Summary judgment on the issue of patent validity is affirmed.
Honorable Donald P. Lay, Circuit Judge of the United States Court of Appeals for the Eighth Circuit, sitting by designation
The licensees named were Cadaco, Inc., Synergistics Research Corp., and International Manufacturing & Marketing Corp. They have not appealed from the judgment holding Lemelson's patent No. 3,032,345 invalid
Remaining claims 2-6 of the Lemelson patent are within the scope of claim 1, adding primarily that the dart could be of various shapes or that a ball could be substituted for the dart. Lemelson has not shown that these claims add any considerations material to the validity of the patent
35 U.S.C. § 103 provides:
"A patent may not be obtained though the invention is not identically disclosed or described as set forth in section 102 of this title, if the differences between the subject matter sought to be patented and the prior art are such that the subject matter as a whole would have been obvious at the time the invention was made to a person having ordinary skill in the art to which said subject matter pertains. Patentability shall not be negatived by the manner in which the invention was made."
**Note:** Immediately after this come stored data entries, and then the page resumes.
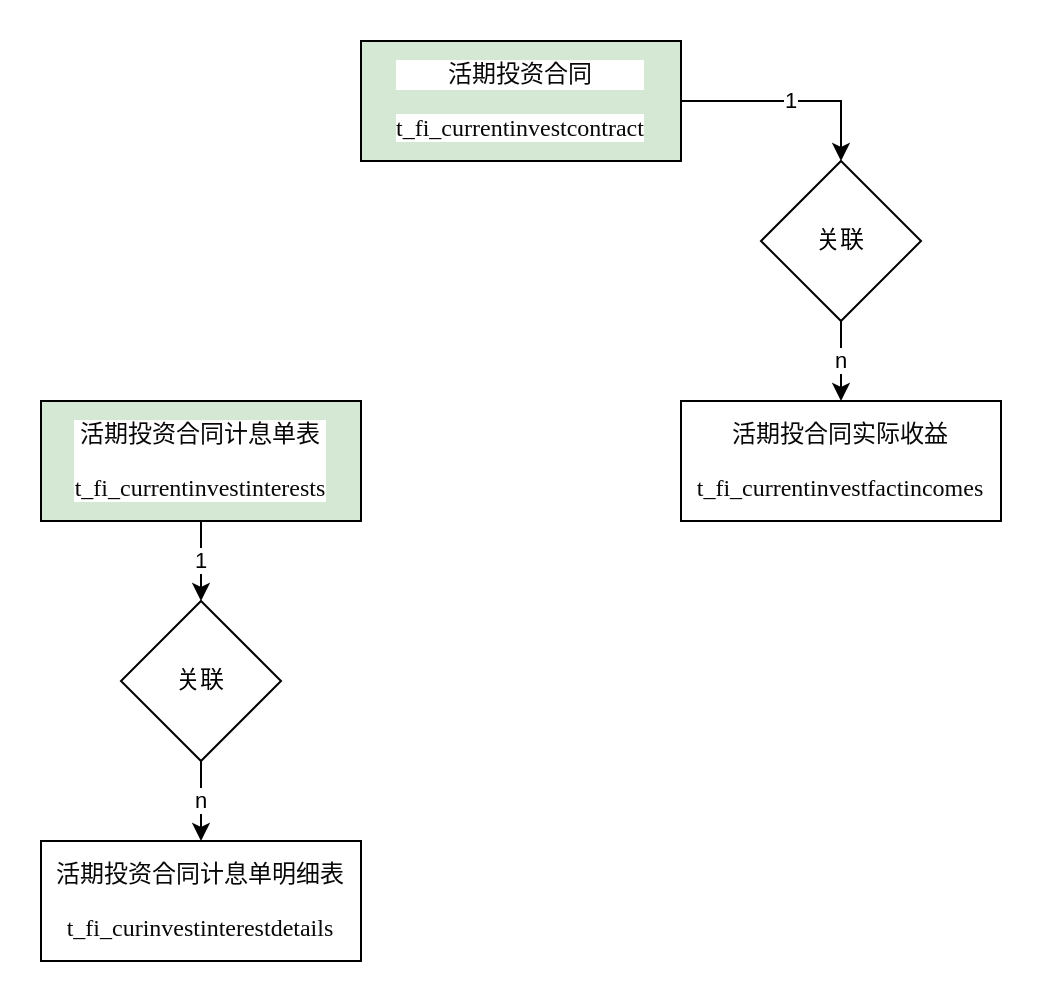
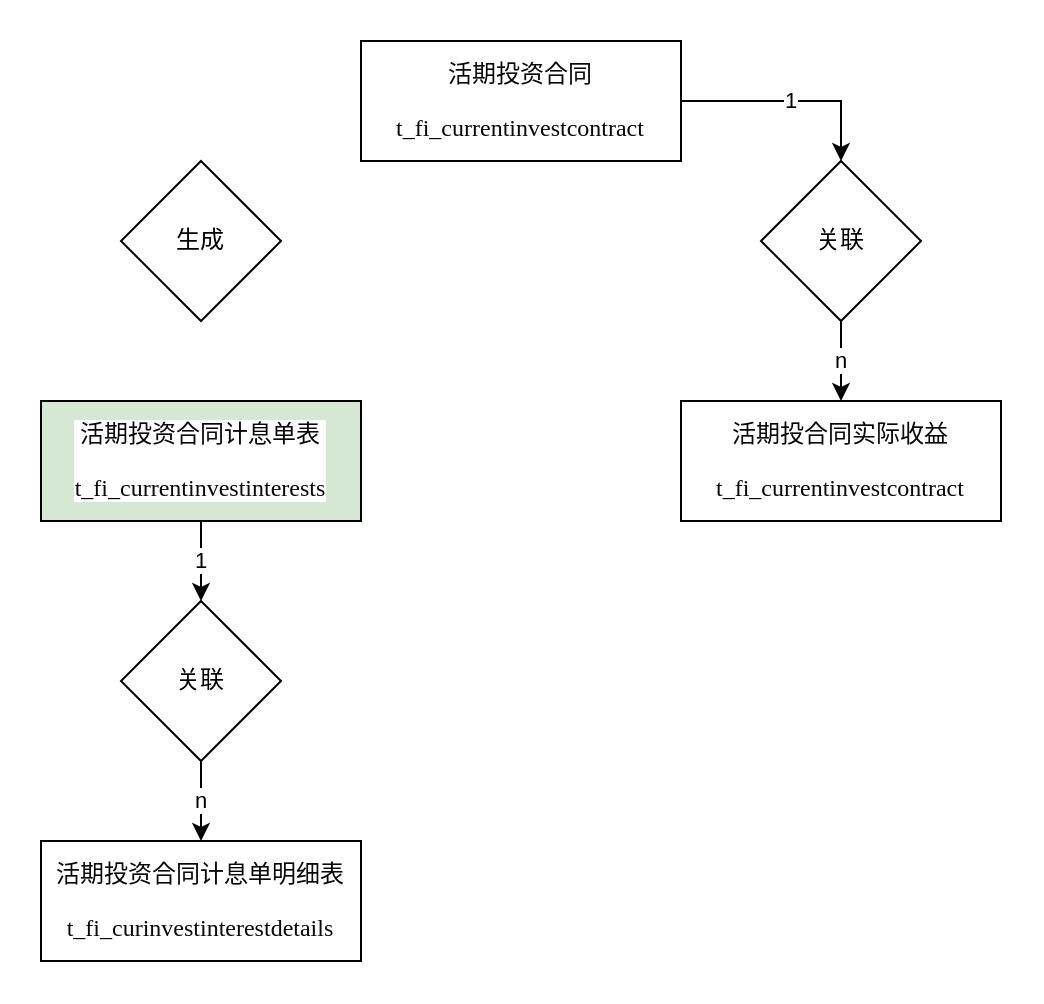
  <mxCell id="0" />
  <mxCell id="1" parent="0" />
  <mxCell id="2" value="1" style="edgeStyle=orthogonalEdgeStyle;rounded=0;orthogonalLoop=1;jettySize=auto;html=1;exitX=1;exitY=0.5;exitDx=0;exitDy=0;entryX=0.5;entryY=0;entryDx=0;entryDy=0;" edge="1" parent="1" source="3" target="10"><mxGeometry relative="1" as="geometry" /></mxCell>
- <mxCell id="3" value="&lt;pre style=&quot;background-color:#ffffff;color:#080808;font-family:'Microsoft YaHei UI';font-size:9.0pt;&quot;&gt;活期投资合同&lt;/pre&gt;&lt;pre style=&quot;background-color:#ffffff;color:#080808;font-family:'Microsoft YaHei UI';font-size:9.0pt;&quot;&gt;t_fi_currentinvestcontract&lt;/pre&gt;" style="rounded=0;whiteSpace=wrap;html=1;fillColor=#d5e8d4;" vertex="1" parent="1"><mxGeometry x="180" y="20" width="160" height="60" as="geometry" /></mxCell>
+ <mxCell id="3" value="&lt;pre style=&quot;background-color:#ffffff;color:#080808;font-family:'Microsoft YaHei UI';font-size:9.0pt;&quot;&gt;活期投资合同&lt;/pre&gt;&lt;pre style=&quot;background-color:#ffffff;color:#080808;font-family:'Microsoft YaHei UI';font-size:9.0pt;&quot;&gt;t_fi_currentinvestcontract&lt;/pre&gt;" style="rounded=0;whiteSpace=wrap;html=1;" vertex="1" parent="1"><mxGeometry x="180" y="20" width="160" height="60" as="geometry" /></mxCell>
  <mxCell id="4" value="1" style="edgeStyle=orthogonalEdgeStyle;rounded=0;orthogonalLoop=1;jettySize=auto;html=1;exitX=0.5;exitY=1;exitDx=0;exitDy=0;" edge="1" parent="1" source="5" target="12"><mxGeometry relative="1" as="geometry" /></mxCell>
  <mxCell id="5" value="&lt;pre style=&quot;background-color: rgb(255, 255, 255);&quot;&gt;&lt;pre style=&quot;&quot;&gt;&lt;font face=&quot;Microsoft YaHei UI&quot; color=&quot;#080808&quot;&gt;活期投资合同计息单表&lt;span style=&quot;font-size: 9pt;&quot;&gt;&lt;br&gt;&lt;/span&gt;&lt;/font&gt;&lt;/pre&gt;&lt;pre style=&quot;color: rgb(8, 8, 8); font-family: &amp;quot;Microsoft YaHei UI&amp;quot;; font-size: 9pt;&quot;&gt;t_fi_currentinvestinterests&lt;/pre&gt;&lt;/pre&gt;" style="rounded=0;whiteSpace=wrap;html=1;fillColor=#d5e8d4;" vertex="1" parent="1"><mxGeometry x="20" y="200" width="160" height="60" as="geometry" /></mxCell>
- <mxCell id="6" value="&lt;pre style=&quot;background-color: rgb(255, 255, 255);&quot;&gt;&lt;pre style=&quot;&quot;&gt;&lt;font face=&quot;Microsoft YaHei UI&quot; color=&quot;#080808&quot;&gt;活期投合同实际收益&lt;span style=&quot;font-size: 9pt;&quot;&gt;&lt;br&gt;&lt;/span&gt;&lt;/font&gt;&lt;/pre&gt;&lt;pre style=&quot;color: rgb(8, 8, 8); font-family: &amp;quot;Microsoft YaHei UI&amp;quot;; font-size: 9pt;&quot;&gt;&lt;pre style=&quot;font-family: &amp;quot;Microsoft YaHei UI&amp;quot;; font-size: 9pt;&quot;&gt;t_fi_currentinvestfactincomes&lt;/pre&gt;&lt;/pre&gt;&lt;/pre&gt;" style="rounded=0;whiteSpace=wrap;html=1;" vertex="1" parent="1"><mxGeometry x="340" y="200" width="160" height="60" as="geometry" /></mxCell>
+ <mxCell id="6" value="&lt;pre style=&quot;background-color: rgb(255, 255, 255);&quot;&gt;&lt;pre style=&quot;&quot;&gt;&lt;font face=&quot;Microsoft YaHei UI&quot; color=&quot;#080808&quot;&gt;活期投合同实际收益&lt;span style=&quot;font-size: 9pt;&quot;&gt;&lt;br&gt;&lt;/span&gt;&lt;/font&gt;&lt;/pre&gt;&lt;pre style=&quot;color: rgb(8, 8, 8); font-family: &amp;quot;Microsoft YaHei UI&amp;quot;; font-size: 9pt;&quot;&gt;&lt;pre style=&quot;font-family: &amp;quot;Microsoft YaHei UI&amp;quot;; font-size: 9pt;&quot;&gt;t_fi_currentinvestcontract&lt;/pre&gt;&lt;/pre&gt;&lt;/pre&gt;" style="rounded=0;whiteSpace=wrap;html=1;" vertex="1" parent="1"><mxGeometry x="340" y="200" width="160" height="60" as="geometry" /></mxCell>
  <mxCell id="7" value="&lt;pre style=&quot;background-color: rgb(255, 255, 255);&quot;&gt;&lt;pre style=&quot;&quot;&gt;&lt;pre style=&quot;&quot;&gt;&lt;font face=&quot;Microsoft YaHei UI&quot; color=&quot;#080808&quot;&gt;活期投资合同计息单明细表&lt;span style=&quot;font-size: 9pt;&quot;&gt;&lt;br&gt;&lt;/span&gt;&lt;/font&gt;&lt;/pre&gt;&lt;pre style=&quot;color: rgb(8, 8, 8); font-family: &amp;quot;Microsoft YaHei UI&amp;quot;; font-size: 9pt;&quot;&gt;t_fi_curinvestinterestdetails&lt;/pre&gt;&lt;/pre&gt;&lt;/pre&gt;" style="rounded=0;whiteSpace=wrap;html=1;" vertex="1" parent="1"><mxGeometry x="20" y="420" width="160" height="60" as="geometry" /></mxCell>
+ <mxCell id="8" value="生成" style="rhombus;whiteSpace=wrap;html=1;" vertex="1" parent="1"><mxGeometry x="60" y="80" width="80" height="80" as="geometry" /></mxCell>
  <mxCell id="9" value="n" style="edgeStyle=orthogonalEdgeStyle;rounded=0;orthogonalLoop=1;jettySize=auto;html=1;exitX=0.5;exitY=1;exitDx=0;exitDy=0;entryX=0.5;entryY=0;entryDx=0;entryDy=0;" edge="1" parent="1" source="10" target="6"><mxGeometry relative="1" as="geometry" /></mxCell>
  <mxCell id="10" value="关联" style="rhombus;whiteSpace=wrap;html=1;" vertex="1" parent="1"><mxGeometry x="380" y="80" width="80" height="80" as="geometry" /></mxCell>
  <mxCell id="11" value="n" style="edgeStyle=orthogonalEdgeStyle;rounded=0;orthogonalLoop=1;jettySize=auto;html=1;exitX=0.5;exitY=1;exitDx=0;exitDy=0;entryX=0.5;entryY=0;entryDx=0;entryDy=0;" edge="1" parent="1" source="12" target="7"><mxGeometry relative="1" as="geometry" /></mxCell>
  <mxCell id="12" value="关联" style="rhombus;whiteSpace=wrap;html=1;" vertex="1" parent="1"><mxGeometry x="60" y="300" width="80" height="80" as="geometry" /></mxCell>
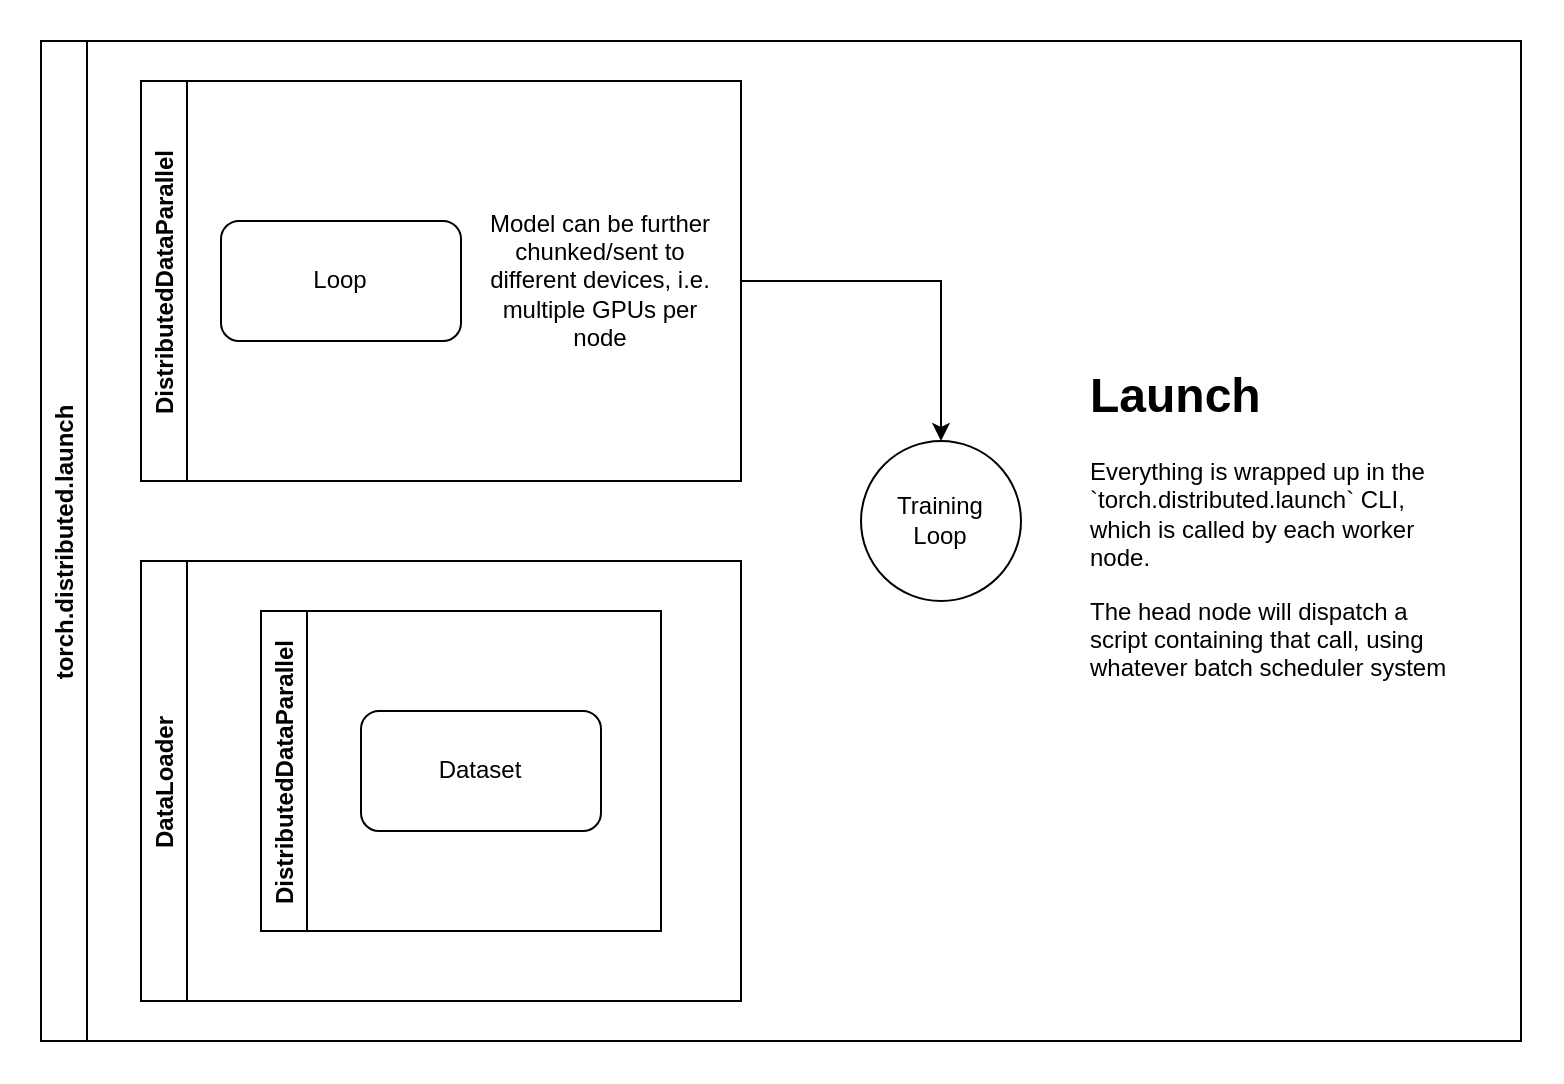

Lemelson cannot properly assert that his claims include a novel resilient shock-absorbing feature, for that is merely a property of the already patented and commercially available Velcro and in any event is contrary to the recitation in claim 1 of "stiff hooks and spines" (App. Tab 3, column 4, claim 1)
Lemelson attacks the district court opinion as not explicitly evaluating the patent claims in light of the criteria set out in Graham v. John Deere Co., 383 U.S. 1, 17, 86 S. Ct. 684, 15 L. Ed. 2d 545. On the contrary, it is clear that the district court did properly apply that case. As we said elsewhere:
"Plaintiffs are subverting the substance of the ultimate findings to their form. The court (in Graham v. John Deere Co.) established the matters to be considered in a conclusion of obviousness, not the words the findings should use. We deem it sufficient if the findings demonstrate that the trial court considered the issues set forth in Graham v. Deere."
Rockwell v. Midland-Ross Corporation, 438 F.2d 645, 651 (7th Cir. 1971).
Lemelson suggests that to hold his patent invalid would be tantamount to holding that mere substitution of existing materials is never patentable. We are cognizant that a mere combination of elements can lead to a patentable item if the result is sufficiently new and useful. Ekstrom-Carlson & Co. v. Onsrud Machine Works, Inc., 298 F.2d 765, 770 (7th Cir. 1962). Here, however, the substitution or combination of elements was obvious because of the previously discussed patents and articles. The similar games developed before or contemporaneously with Lemelson's are further evidence that the combination was obvious
Our holding Lemelson's patent invalid does not necessarily mean that other patents making use of Velcro are also invalid.